To compare directories, we load the databases we want to compare:

magnetar cmp -u \                        # the -u option tells magnetar to include files that are unchanged as well.
-a /tmp/magnetar-1606312134.db \         # Tells magnetar what index it should regard as source.
-b /tmp/magnetar-1606312134.db \         # Tells magnetar what index it should regard as destination.
--root-a /tmp/magnetar-demo/parent-a \   # We add /tmp/magnetar-demo/parent-a to the pool for our source.
--root-b /tmp/magnetar-demo/parent-b \   # We add /tmp/magnetar-demo/parent-b to the pool for our destination.
--root-b /tmp/magnetar-demo/parent-c \   # We _also_ add /tmp/magnetar-demo/parent-c to the pool for our destination.
> /tmp/comparison.html                   # Redirect the output of the command to the file /tmp/comparison.html. This will be our report.

Now we have a comparison report. When reading the report, interpret it as:

These are the changes that would need to happen, if we were to make our destination identical to our source.

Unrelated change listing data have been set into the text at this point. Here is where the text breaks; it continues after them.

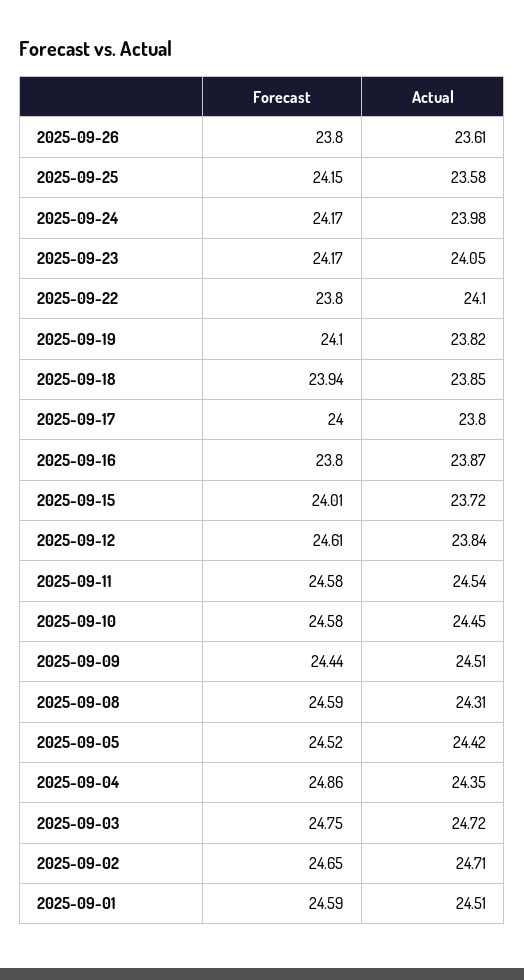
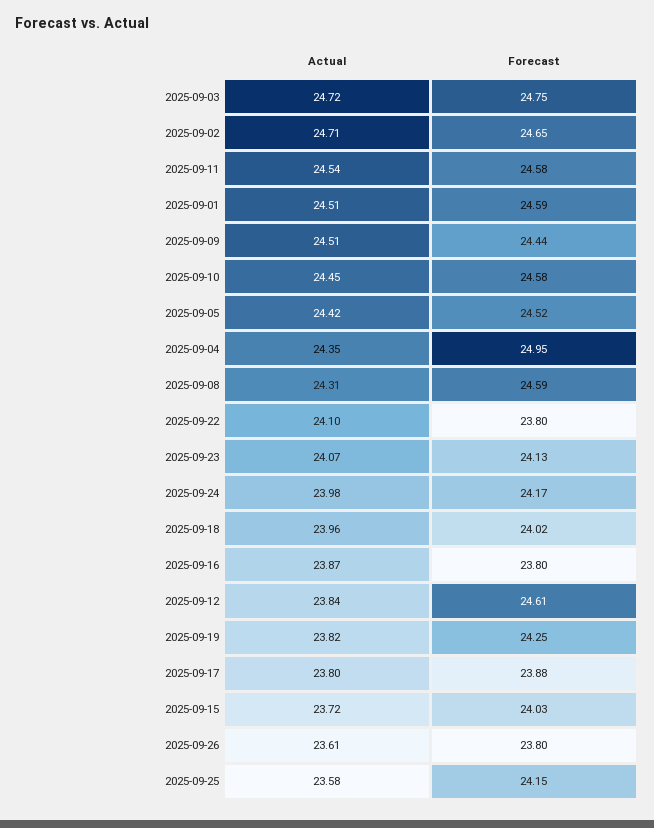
  {
    "Forecast": {
      "2025-09-26": 23.8,
      "2025-09-25": 24.15,
      "2025-09-24": 24.17,
-     "2025-09-23": 24.17,
+     "2025-09-23": 24.13,
      "2025-09-22": 23.8,
-     "2025-09-19": 24.1,
+     "2025-09-19": 24.25,
-     "2025-09-18": 23.94,
+     "2025-09-18": 24.02,
-     "2025-09-17": 24,
+     "2025-09-17": 23.88,
      "2025-09-16": 23.8,
-     "2025-09-15": 24.01,
+     "2025-09-15": 24.03,
      "2025-09-12": 24.61,
      "2025-09-11": 24.58,
      "2025-09-10": 24.58,
      "2025-09-09": 24.44,
      "2025-09-08": 24.59,
      "2025-09-05": 24.52,
-     "2025-09-04": 24.86,
+     "2025-09-04": 24.95,
      "2025-09-03": 24.75,
      "2025-09-02": 24.65,
      "2025-09-01": 24.59
    },
    "Actual": {
      "2025-09-26": 23.61,
      "2025-09-25": 23.58,
      "2025-09-24": 23.98,
-     "2025-09-23": 24.05,
+     "2025-09-23": 24.07,
      "2025-09-22": 24.1,
      "2025-09-19": 23.82,
-     "2025-09-18": 23.85,
+     "2025-09-18": 23.96,
      "2025-09-17": 23.8,
      "2025-09-16": 23.87,
      "2025-09-15": 23.72,
      "2025-09-12": 23.84,
      "2025-09-11": 24.54,
      "2025-09-10": 24.45,
      "2025-09-09": 24.51,
      "2025-09-08": 24.31,
      "2025-09-05": 24.42,
      "2025-09-04": 24.35,
      "2025-09-03": 24.72,
      "2025-09-02": 24.71,
      "2025-09-01": 24.51
    }
  }

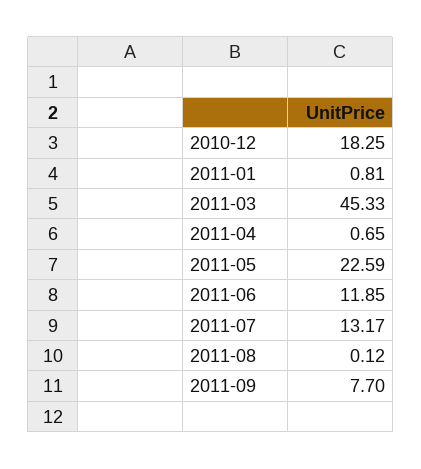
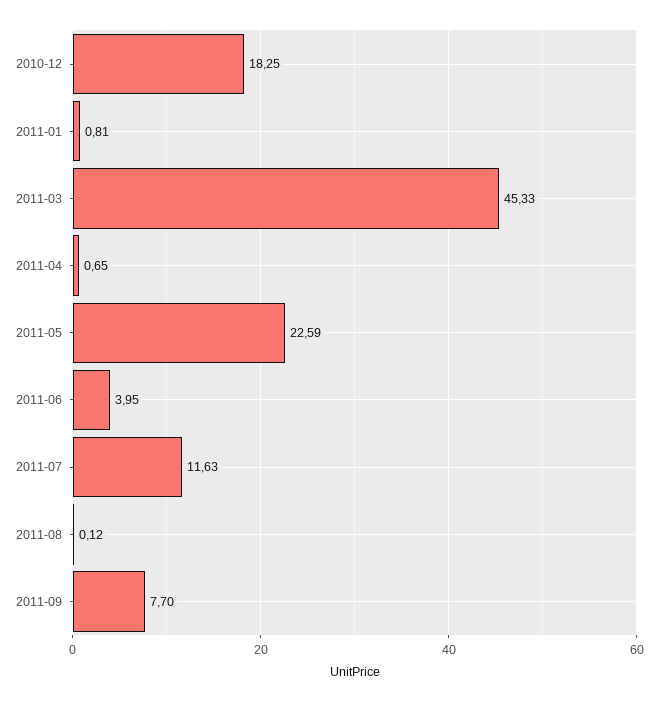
  {
    "2010-12": 18.25,
    "2011-01": 0.81,
    "2011-03": 45.33,
    "2011-04": 0.65,
    "2011-05": 22.59,
-   "2011-06": 11.85,
+   "2011-06": 3.95,
-   "2011-07": 13.17,
+   "2011-07": 11.63,
    "2011-08": 0.12,
    "2011-09": 7.7
  }

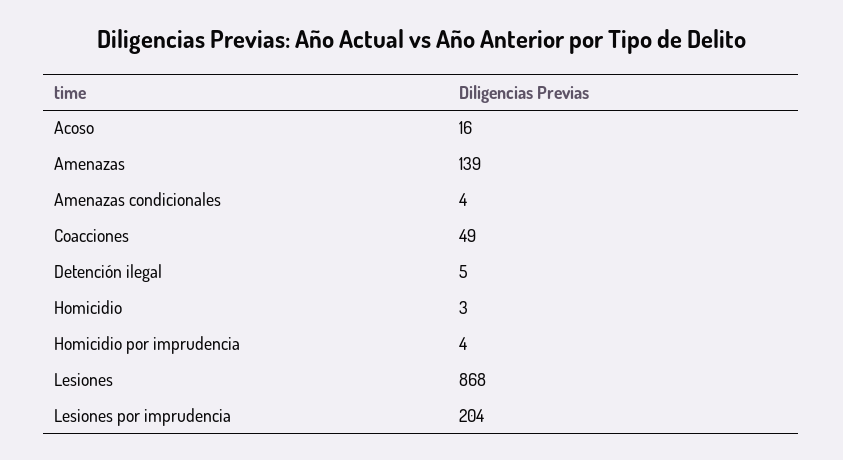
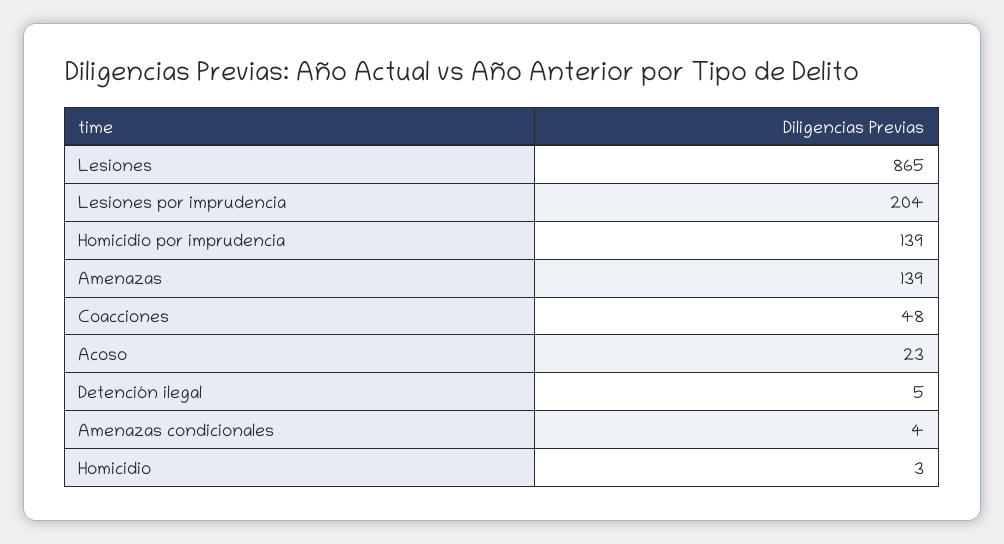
  {
-   "Acoso": 16,
+   "Acoso": 23,
    "Amenazas": 139,
    "Amenazas condicionales": 4,
-   "Coacciones": 49,
+   "Coacciones": 48,
    "Detención ilegal": 5,
    "Homicidio": 3,
-   "Homicidio por imprudencia": 4,
+   "Homicidio por imprudencia": 139,
-   "Lesiones": 868,
+   "Lesiones": 865,
    "Lesiones por imprudencia": 204
  }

Running the above sequence of indexing and comparison will yield the following report:

Generated HTML report

What we can see from this report:

  • The white rows are files/directories that exist in both source and destination, and they are identical. (can be omitted by not giving the -u option)
  • The blue rows are files/directories that exist in both source and destination, but they are not identical and we can see what has changed.
  • The green rows are files/directories that exist in source, but not in destination.
  • The red rows are files/directories that don't exist in source, but exist in destination.

Find Duplicates

Work in progress. Pull requests are welcomed! The feature is planned to be able to find files that have identical content, but with different names.

Requirements

Currently only supports Linux, but support for other OSes is planned. Again, PRs are welcomed!